Good for him. I imagine a tremendous burden has been lifted. Earlier I wrote about liberation. I think Vargas feels so liberated now. Let’s hope he gets the chance to stay in America and continue doing great work in journalism. You should read his entire remarkable story, in which he reveals his progression from his work on a high school newspaper  to work at the Huffington Post and Washington Post, to where he stands today. Amazing.

 

Readings: J.D. Salinger, Free Writing, Charles Darwin

Three things I’ve read today, all worth twenty minutes of your time:

1) “An Evening with J.D. Salinger” [Paris Review] – Blair Fuller recounts a very interesting evening with one of his favorite writers, J.D. Salinger. In attendance are Blair’s younger sister, Jill and her husband, Joe:

He [J.D. Salinger] asked us to call him Jerry, then asked some routine questions about what we were doing and why, but with a pleasing sympathetic intensity. He made several comments that put him on our side, the side of people starting out rather than the people settled in to lifelong careers. The conversation warmed, and we found that we could make each other laugh.

But as the evening progresses, things turn for the worse. The narrative in this piece is wonderful — you have to read the entire thing.
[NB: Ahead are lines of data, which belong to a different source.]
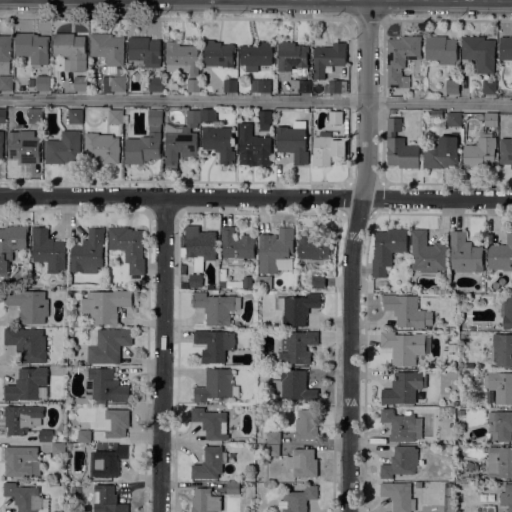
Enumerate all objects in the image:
road: (176, 17)
road: (367, 17)
road: (446, 19)
building: (32, 46)
building: (31, 47)
building: (107, 47)
building: (506, 47)
building: (70, 48)
building: (505, 48)
building: (440, 49)
building: (71, 50)
building: (144, 50)
building: (145, 50)
building: (442, 50)
building: (4, 52)
building: (5, 52)
building: (478, 52)
building: (479, 52)
building: (218, 53)
building: (218, 53)
building: (255, 54)
building: (254, 55)
building: (291, 55)
building: (180, 57)
building: (181, 57)
building: (328, 57)
building: (401, 57)
building: (110, 58)
building: (327, 58)
building: (399, 58)
building: (293, 63)
building: (5, 81)
building: (6, 82)
building: (42, 82)
building: (43, 82)
building: (79, 82)
building: (80, 82)
building: (113, 83)
building: (156, 83)
building: (154, 84)
building: (193, 84)
building: (228, 84)
building: (230, 84)
building: (259, 84)
building: (260, 84)
building: (335, 85)
building: (336, 85)
building: (451, 85)
building: (317, 86)
building: (452, 86)
building: (489, 86)
building: (418, 92)
road: (255, 100)
building: (426, 113)
building: (1, 114)
building: (34, 114)
building: (200, 114)
building: (207, 114)
building: (2, 115)
building: (35, 115)
building: (73, 115)
building: (75, 115)
building: (114, 115)
building: (115, 116)
building: (334, 116)
building: (335, 116)
building: (193, 117)
building: (453, 118)
building: (453, 118)
building: (489, 118)
building: (491, 118)
building: (264, 119)
building: (146, 140)
building: (292, 140)
building: (145, 141)
building: (218, 141)
building: (219, 141)
building: (1, 142)
building: (293, 142)
building: (0, 143)
building: (177, 144)
building: (178, 144)
building: (22, 145)
building: (23, 145)
building: (252, 146)
building: (253, 146)
building: (399, 146)
building: (400, 146)
building: (63, 147)
building: (63, 147)
building: (101, 147)
building: (102, 147)
building: (328, 148)
building: (327, 149)
building: (505, 149)
building: (479, 150)
building: (505, 150)
building: (442, 151)
building: (480, 151)
building: (441, 152)
road: (255, 197)
building: (198, 242)
building: (10, 243)
building: (235, 243)
building: (11, 244)
building: (128, 245)
building: (198, 245)
building: (236, 245)
building: (129, 246)
building: (312, 247)
building: (314, 248)
building: (385, 248)
building: (387, 248)
building: (47, 249)
building: (48, 249)
building: (275, 250)
building: (277, 251)
building: (86, 252)
building: (88, 252)
building: (425, 252)
building: (427, 252)
building: (464, 252)
building: (463, 253)
building: (500, 253)
building: (500, 254)
road: (352, 255)
building: (183, 269)
building: (194, 279)
building: (195, 279)
building: (317, 280)
building: (318, 280)
building: (27, 304)
building: (103, 304)
building: (29, 305)
building: (105, 305)
building: (215, 306)
building: (216, 306)
building: (297, 307)
building: (297, 308)
building: (406, 310)
building: (407, 310)
building: (506, 311)
building: (507, 312)
building: (27, 342)
building: (27, 343)
building: (213, 343)
building: (106, 344)
building: (107, 344)
building: (214, 344)
building: (296, 345)
building: (405, 346)
building: (296, 347)
building: (406, 347)
building: (501, 349)
building: (502, 349)
road: (163, 354)
building: (26, 383)
building: (27, 383)
building: (106, 384)
building: (215, 385)
building: (217, 385)
building: (293, 385)
building: (295, 385)
building: (499, 385)
building: (500, 385)
building: (103, 386)
building: (401, 387)
building: (404, 387)
building: (22, 417)
building: (21, 418)
building: (115, 422)
building: (116, 422)
building: (210, 422)
building: (211, 422)
building: (305, 423)
building: (499, 423)
building: (306, 424)
building: (401, 425)
building: (402, 425)
building: (500, 425)
building: (44, 434)
building: (83, 434)
building: (45, 435)
building: (84, 435)
building: (272, 436)
building: (273, 436)
building: (57, 446)
building: (58, 448)
building: (272, 449)
building: (20, 460)
building: (21, 460)
building: (108, 460)
building: (110, 460)
building: (399, 461)
building: (400, 461)
building: (499, 461)
building: (301, 462)
building: (302, 462)
building: (500, 462)
building: (208, 463)
building: (208, 463)
building: (478, 477)
building: (469, 478)
building: (419, 483)
building: (233, 487)
building: (397, 495)
building: (398, 495)
building: (506, 496)
building: (507, 496)
building: (25, 497)
building: (26, 497)
building: (106, 499)
building: (108, 499)
building: (297, 499)
building: (298, 499)
building: (204, 500)
building: (205, 500)
building: (487, 508)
2) “No One is Forced to Write for Free” [Anna Tarkov’s blog] — the day after the huge AOL purchase of Huffington Post, Anna Tarkov writes an excellent piece about why Huffington Post writers continue to write for free (and why it’s not as bad as some people make it out to be). Great argument:

No, the reality as we all know is that people chose to write on Huffington Post for free. They chose to do it because HuffPo gave them a platform where a lot of eyeballs would potentially see what they wrote. Most people can’t get that kind of visibility on their own blog. Maybe Dan Gillmor can, but I can’t. So if I decide to write on HuffPo for nothing more than attention, then I’m getting paid in a sense, just not in dollars. How is this different than a business buying a billboard on a busy expressway?

I’m curious whether people in other professions feel similarly about exposing their work for free: photographers, artists, etc.

3) “Charles Darwin’s Little Known Psychology Experiment” [Scientific American] – Darwin wasn’t just well-known for advancing his theory of evolution. This is a great read:

In 1872, Darwin published The Expression of the Emotions in Man and Animals, in which he argued that all humans, and even other animals, show emotion through remarkably similar behaviors. For Darwin, emotion had an evolutionary history that could be traced across cultures and species—an unpopular view at the time. Today, many psychologists agree that certain emotions are universal to all humans, regardless of culture: anger, fear, surprise, disgust, happiness and sadness.